** STATED GOAL A **
In the FAIR data text, what does the term quantity refer to?
** STATED GOAL B **
Print the part of the FAIR data text from "Here SpontaneousMagnetization links" to "the attribute Ms.value.".
** STATED GOAL C **
Translate this sentence from the FAIR data text into Spanish: "An entity object behaves very much like a float or a numpy array."

FAIR data and ontologies#

FAIR data#

In the context of open science, it is essential that numerical values in data are consistently associated both units and ontology labels.

We use the term quantity to refer to a value (such as a number, vector or array) with associated units. (mammos-units)

We understand entity as a value with associated units that has a label from an ontology, such as the EMMO. (mammos-entity)

Units ensure that values are comparable across datasets, avoiding ambiguity about scale or dimension. Entities—through they ontology-based labels—provide precise semantic definitions for the quantities being measured, ensuring clarity about what numbers actually represent, and making measurements interpretable.

Example: we measure spontaneous magnetization in units of ampere per meter, and imagine that \(M_\mathrm{s} = 10^5 \mathrm{A/m}\). If we wanted to be absolutely clear what we talk about, we could refer to our entity as a triplet:

(SpontaneousMagnetization, 1e5, A/m)

Together, Ontology labels, values and units make data more Findable, Accessible, Interoperable, and Reusable (FAIR) by enabling machines and researchers alike to interpret and integrate data correctly across disciplines and domains.

Ontology labels (mammos-entity)#

We have created the mammos-entity package to support the use of units and ontology labels in day-to-day data-focused research.

To define an entity for \(M_\mathrm{s}\) as in the example above, we could write:

Ms = mammos_entity.Entity("SpontaneousMagnetisation", 1e5, "A/m")

Here SpontaneousMagnetization links back to the SpontaneousMagnetization EMMO ontology entry. As this entity is often needed in magnetic research, there is an abbreviation available:

Ms = mammos_entity.Ms(1e5, "A/m")

The object Ms knows its ontology label (SpontaneousMagnetization), and the value (1e5) and the units (A/m) of the value. When this is passed to other functions, they can check that the entity is of the right type for the analysis to make sense, and what the units are so that the value makes sense (for example: do we measure in ampere per meter or in kilo ampere per meter).

The example above uses a single float as the value but entities do similar support vectors or any array-like data structure.

An entity object behaves very much like a float or a numpy array. If needed, one can get to the numerical value (here 1e5) through the attribute Ms.value.

Use of ontology-labels: supported, desired or enforced?#

The use of entities makes data exchange more robust, self-documenting, and machine readable. The use of entities (and thus units) reduces the number of implicit assumptions that can lead to errors or non-re-usable data. In the spirit of fairer data, using entities is highly desirable.

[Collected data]
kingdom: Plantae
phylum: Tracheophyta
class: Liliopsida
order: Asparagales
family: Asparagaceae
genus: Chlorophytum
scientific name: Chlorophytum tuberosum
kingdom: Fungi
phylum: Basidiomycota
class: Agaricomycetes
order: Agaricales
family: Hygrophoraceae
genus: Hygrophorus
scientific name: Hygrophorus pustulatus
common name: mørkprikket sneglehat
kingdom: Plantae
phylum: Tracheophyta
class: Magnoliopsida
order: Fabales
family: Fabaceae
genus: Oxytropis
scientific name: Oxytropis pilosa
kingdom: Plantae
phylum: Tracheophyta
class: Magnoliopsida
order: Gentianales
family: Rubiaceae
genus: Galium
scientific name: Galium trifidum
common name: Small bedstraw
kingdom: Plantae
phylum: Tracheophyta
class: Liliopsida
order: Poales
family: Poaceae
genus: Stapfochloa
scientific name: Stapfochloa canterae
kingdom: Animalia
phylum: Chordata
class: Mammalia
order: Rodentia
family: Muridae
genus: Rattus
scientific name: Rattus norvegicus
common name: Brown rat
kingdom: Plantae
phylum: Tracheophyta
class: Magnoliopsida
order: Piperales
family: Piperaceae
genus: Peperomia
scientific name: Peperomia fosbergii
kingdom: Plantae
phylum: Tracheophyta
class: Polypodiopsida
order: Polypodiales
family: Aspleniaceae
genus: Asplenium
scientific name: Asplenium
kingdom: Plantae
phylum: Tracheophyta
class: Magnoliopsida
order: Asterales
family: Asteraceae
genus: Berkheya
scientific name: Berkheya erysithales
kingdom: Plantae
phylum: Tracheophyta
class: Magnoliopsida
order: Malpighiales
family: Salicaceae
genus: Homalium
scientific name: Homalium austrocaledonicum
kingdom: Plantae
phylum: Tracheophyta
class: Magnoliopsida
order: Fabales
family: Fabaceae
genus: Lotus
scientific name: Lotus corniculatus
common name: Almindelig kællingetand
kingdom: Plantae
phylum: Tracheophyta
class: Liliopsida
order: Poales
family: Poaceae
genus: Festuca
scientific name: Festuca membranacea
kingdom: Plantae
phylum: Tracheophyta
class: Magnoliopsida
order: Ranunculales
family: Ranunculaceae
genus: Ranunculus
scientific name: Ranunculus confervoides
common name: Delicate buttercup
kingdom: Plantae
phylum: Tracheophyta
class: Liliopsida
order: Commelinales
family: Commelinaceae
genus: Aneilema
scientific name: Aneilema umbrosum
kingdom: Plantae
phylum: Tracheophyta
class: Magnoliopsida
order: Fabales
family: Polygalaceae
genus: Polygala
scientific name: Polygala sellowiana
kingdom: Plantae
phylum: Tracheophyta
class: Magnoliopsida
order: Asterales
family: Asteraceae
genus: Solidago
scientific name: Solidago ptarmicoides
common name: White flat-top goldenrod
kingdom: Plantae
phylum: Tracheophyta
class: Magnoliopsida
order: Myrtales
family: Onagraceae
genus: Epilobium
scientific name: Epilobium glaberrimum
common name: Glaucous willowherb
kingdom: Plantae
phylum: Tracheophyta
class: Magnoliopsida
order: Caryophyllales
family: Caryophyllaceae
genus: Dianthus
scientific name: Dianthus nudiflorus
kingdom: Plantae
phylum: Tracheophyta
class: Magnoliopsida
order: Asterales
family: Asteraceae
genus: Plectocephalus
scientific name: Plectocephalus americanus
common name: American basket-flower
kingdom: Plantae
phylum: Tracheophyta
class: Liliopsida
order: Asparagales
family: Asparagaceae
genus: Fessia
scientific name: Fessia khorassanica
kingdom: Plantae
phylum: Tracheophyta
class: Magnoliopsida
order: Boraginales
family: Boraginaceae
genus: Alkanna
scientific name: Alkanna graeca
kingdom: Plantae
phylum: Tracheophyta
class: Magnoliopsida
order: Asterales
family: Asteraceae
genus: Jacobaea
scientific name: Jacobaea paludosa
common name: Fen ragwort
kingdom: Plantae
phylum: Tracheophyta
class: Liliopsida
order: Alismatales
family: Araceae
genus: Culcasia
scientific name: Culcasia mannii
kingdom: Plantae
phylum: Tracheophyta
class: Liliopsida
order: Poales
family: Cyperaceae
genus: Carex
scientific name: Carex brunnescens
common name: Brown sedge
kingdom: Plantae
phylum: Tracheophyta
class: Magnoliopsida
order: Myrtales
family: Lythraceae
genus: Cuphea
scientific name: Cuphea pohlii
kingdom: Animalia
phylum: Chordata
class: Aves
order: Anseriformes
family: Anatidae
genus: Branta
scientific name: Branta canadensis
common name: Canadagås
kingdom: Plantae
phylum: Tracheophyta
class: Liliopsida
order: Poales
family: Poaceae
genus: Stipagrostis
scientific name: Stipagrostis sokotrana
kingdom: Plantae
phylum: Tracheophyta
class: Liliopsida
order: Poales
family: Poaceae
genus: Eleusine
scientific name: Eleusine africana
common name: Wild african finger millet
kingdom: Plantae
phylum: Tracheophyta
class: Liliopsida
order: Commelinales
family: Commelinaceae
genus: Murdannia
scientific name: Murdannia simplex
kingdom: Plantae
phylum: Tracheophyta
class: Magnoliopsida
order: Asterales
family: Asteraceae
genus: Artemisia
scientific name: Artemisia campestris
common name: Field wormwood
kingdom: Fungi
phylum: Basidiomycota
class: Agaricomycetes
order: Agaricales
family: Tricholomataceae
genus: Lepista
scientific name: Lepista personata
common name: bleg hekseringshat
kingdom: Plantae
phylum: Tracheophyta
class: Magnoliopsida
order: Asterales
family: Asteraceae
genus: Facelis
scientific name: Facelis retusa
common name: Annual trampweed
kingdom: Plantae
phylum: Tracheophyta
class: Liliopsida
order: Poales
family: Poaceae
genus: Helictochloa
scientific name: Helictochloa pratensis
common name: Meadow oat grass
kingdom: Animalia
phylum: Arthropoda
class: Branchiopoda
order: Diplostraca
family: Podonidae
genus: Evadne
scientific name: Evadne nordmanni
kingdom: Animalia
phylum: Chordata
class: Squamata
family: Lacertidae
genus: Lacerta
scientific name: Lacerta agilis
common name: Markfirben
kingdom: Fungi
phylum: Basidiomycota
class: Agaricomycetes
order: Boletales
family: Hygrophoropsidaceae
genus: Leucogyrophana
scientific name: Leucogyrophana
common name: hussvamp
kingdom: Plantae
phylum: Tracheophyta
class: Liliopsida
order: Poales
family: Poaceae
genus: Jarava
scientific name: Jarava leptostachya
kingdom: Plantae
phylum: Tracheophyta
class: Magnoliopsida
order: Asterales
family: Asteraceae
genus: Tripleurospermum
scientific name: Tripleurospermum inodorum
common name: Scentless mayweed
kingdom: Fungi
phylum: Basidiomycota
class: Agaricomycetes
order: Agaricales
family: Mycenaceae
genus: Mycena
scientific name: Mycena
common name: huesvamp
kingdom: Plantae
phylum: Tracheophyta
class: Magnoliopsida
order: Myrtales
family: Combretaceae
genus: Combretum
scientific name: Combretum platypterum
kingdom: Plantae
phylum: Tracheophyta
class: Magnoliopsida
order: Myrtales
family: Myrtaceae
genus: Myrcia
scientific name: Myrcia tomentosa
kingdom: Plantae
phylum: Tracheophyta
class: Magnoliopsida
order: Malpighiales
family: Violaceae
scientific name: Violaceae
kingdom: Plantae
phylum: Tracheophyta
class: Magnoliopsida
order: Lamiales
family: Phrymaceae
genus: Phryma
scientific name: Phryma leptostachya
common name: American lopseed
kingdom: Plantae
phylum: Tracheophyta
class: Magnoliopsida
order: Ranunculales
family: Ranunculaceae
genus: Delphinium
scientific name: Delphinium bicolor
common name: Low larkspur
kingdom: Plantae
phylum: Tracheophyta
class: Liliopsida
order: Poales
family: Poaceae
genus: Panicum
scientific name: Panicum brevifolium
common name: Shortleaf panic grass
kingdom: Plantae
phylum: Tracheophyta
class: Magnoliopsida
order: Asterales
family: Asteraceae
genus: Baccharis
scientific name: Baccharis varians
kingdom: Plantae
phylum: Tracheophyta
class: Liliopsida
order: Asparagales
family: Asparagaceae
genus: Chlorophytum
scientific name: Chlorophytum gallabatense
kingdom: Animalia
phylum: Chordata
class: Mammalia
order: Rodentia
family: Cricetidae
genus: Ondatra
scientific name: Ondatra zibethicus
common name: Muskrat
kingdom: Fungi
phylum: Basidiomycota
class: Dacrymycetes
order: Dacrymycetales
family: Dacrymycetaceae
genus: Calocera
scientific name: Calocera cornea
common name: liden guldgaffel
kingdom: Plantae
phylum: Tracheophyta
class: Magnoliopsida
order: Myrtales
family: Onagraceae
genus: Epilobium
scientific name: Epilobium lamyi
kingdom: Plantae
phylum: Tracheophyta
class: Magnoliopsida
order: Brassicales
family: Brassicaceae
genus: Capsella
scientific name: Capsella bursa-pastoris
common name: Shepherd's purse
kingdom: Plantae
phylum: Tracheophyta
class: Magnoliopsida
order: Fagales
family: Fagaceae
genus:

** WRITTEN ANSWER A **
A value (such as a number, vector or array) with associated units.

** WRITTEN ANSWER B **
Here SpontaneousMagnetization links back to the SpontaneousMagnetization EMMO ontology entry. As this entity is often needed in magnetic research, there is an abbreviation available:

Ms = mammos_entity.Ms(1e5, "A/m")

The object Ms knows its ontology label (SpontaneousMagnetization), and the value (1e5) and the units (A/m) of the value. When this is passed to other functions, they can check that the entity is of the right type for the analysis to make sense, and what the units are so that the value makes sense (for example: do we measure in ampere per meter or in kilo ampere per meter).

The example above uses a single float as the value but entities do similar support vectors or any array-like data structure.

An entity object behaves very much like a float or a numpy array. If needed, one can get to the numerical value (here 1e5) through the attribute Ms.value.

** WRITTEN ANSWER C **
Un objeto de entidad se comporta de forma muy parecida a un float o a un array de numpy.